1. Letters to the editor

Letters to the editor

Judicial reforms

Published: April 26, 2016 6:29 AM

Judicial reforms

This refers to reports of the CJI becoming emotional on the aspect of the very low number of judges in the country at a recent conference. Indian Judicial Service (IJS) should be constituted for better quality of judges. Regarding appointments in higher judiciary, a permanent National Judicial Commission (NJC) should be constituted with retired SC judges as member-nominees of the PM, opposition leader, CJI and Bar Council of India with CVC as member-secretary. It will thus have a judicially-refined say of legislature in appointment of judges. Moreover, sitting judges and others on posts will not have to be involved in appointment-process. The appointment-process should be made public after completion. It is for SC to come out with such suggestions also because SC, in its verdict, has itself admitted the need for improvement in the present process. NJC should be the only authority to suggest names of retired judges in all judicial panels/commissions appointed by the Centre/states.There should be a ban of two years in post-retirement postings of retiring judges. Even chairpersons of Human Rights Commissions at national and state level should be selected from amongst retired judges of SC by NJC, after two years of their retirement.

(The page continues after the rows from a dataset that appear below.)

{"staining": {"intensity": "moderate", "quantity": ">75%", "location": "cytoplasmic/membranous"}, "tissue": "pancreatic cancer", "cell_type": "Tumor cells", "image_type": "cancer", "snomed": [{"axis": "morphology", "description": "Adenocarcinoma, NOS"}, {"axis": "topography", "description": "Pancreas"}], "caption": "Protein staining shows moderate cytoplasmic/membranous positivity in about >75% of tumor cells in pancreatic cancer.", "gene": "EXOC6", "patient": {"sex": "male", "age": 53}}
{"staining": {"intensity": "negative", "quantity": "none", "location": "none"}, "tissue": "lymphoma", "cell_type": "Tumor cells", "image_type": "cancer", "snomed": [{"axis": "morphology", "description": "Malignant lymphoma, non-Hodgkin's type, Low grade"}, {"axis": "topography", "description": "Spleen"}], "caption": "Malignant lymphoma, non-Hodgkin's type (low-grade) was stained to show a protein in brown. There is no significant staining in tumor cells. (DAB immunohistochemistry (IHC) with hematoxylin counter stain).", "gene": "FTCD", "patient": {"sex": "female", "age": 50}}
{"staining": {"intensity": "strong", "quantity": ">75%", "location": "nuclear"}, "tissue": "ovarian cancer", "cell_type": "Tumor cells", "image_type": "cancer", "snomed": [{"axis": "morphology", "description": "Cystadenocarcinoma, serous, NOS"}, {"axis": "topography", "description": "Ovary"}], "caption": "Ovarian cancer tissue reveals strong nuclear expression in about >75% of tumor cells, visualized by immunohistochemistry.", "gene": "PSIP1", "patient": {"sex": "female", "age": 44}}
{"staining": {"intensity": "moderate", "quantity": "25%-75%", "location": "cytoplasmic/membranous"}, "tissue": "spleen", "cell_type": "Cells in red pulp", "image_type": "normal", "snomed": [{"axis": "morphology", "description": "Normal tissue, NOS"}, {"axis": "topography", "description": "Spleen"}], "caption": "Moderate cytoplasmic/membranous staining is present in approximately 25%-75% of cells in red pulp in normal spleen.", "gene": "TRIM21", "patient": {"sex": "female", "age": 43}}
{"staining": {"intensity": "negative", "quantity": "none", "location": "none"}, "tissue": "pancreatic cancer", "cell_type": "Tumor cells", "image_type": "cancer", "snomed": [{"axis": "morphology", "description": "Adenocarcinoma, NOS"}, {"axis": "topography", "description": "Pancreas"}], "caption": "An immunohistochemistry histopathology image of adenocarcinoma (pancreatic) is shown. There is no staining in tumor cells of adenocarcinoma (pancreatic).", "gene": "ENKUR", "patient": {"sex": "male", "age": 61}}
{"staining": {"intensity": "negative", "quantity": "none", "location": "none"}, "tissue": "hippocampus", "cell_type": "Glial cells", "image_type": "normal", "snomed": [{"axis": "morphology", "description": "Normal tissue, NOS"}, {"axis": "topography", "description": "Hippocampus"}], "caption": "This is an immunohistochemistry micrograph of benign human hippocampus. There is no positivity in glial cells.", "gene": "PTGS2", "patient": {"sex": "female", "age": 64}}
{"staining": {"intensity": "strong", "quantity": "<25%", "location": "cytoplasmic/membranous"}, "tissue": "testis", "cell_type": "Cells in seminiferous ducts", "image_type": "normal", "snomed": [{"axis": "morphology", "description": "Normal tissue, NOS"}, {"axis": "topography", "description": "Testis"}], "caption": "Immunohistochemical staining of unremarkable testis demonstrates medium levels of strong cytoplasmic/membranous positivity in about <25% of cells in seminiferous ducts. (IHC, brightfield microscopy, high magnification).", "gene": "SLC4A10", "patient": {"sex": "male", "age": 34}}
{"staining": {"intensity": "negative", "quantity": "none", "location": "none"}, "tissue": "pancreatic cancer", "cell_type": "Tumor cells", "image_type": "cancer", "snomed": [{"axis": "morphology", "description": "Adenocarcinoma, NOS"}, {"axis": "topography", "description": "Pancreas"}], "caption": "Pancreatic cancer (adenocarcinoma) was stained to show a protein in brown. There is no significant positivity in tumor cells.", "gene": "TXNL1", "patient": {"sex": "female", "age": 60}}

Subhash Chandra Agrawal, Delhi

Politicising drought

Economies of China, India, and the US are major regions where water-use is outstripping supply. Socio-economic impacts of water shortage have the potential to create unrest. States at ‘extreme risk’ include Haryana, Uttar Pradesh, Gujarat and Rajasthan, while Delhi, Andhra Pradesh and West Bengal are rated at ‘high risk.’ India extracts more groundwater than any other country. Globally, 56% of fresh-water withdrawal is used for agriculture. In India, this is as high as 90% . We have spent decades in politicising drought to cultivate vote-banks. China is tackling water shortages in its north eastern provinces through the ambitious South-North Water Diversion Project, which has already cost $22 billion. A pity that in 2016 we are fighting over the SYL canal.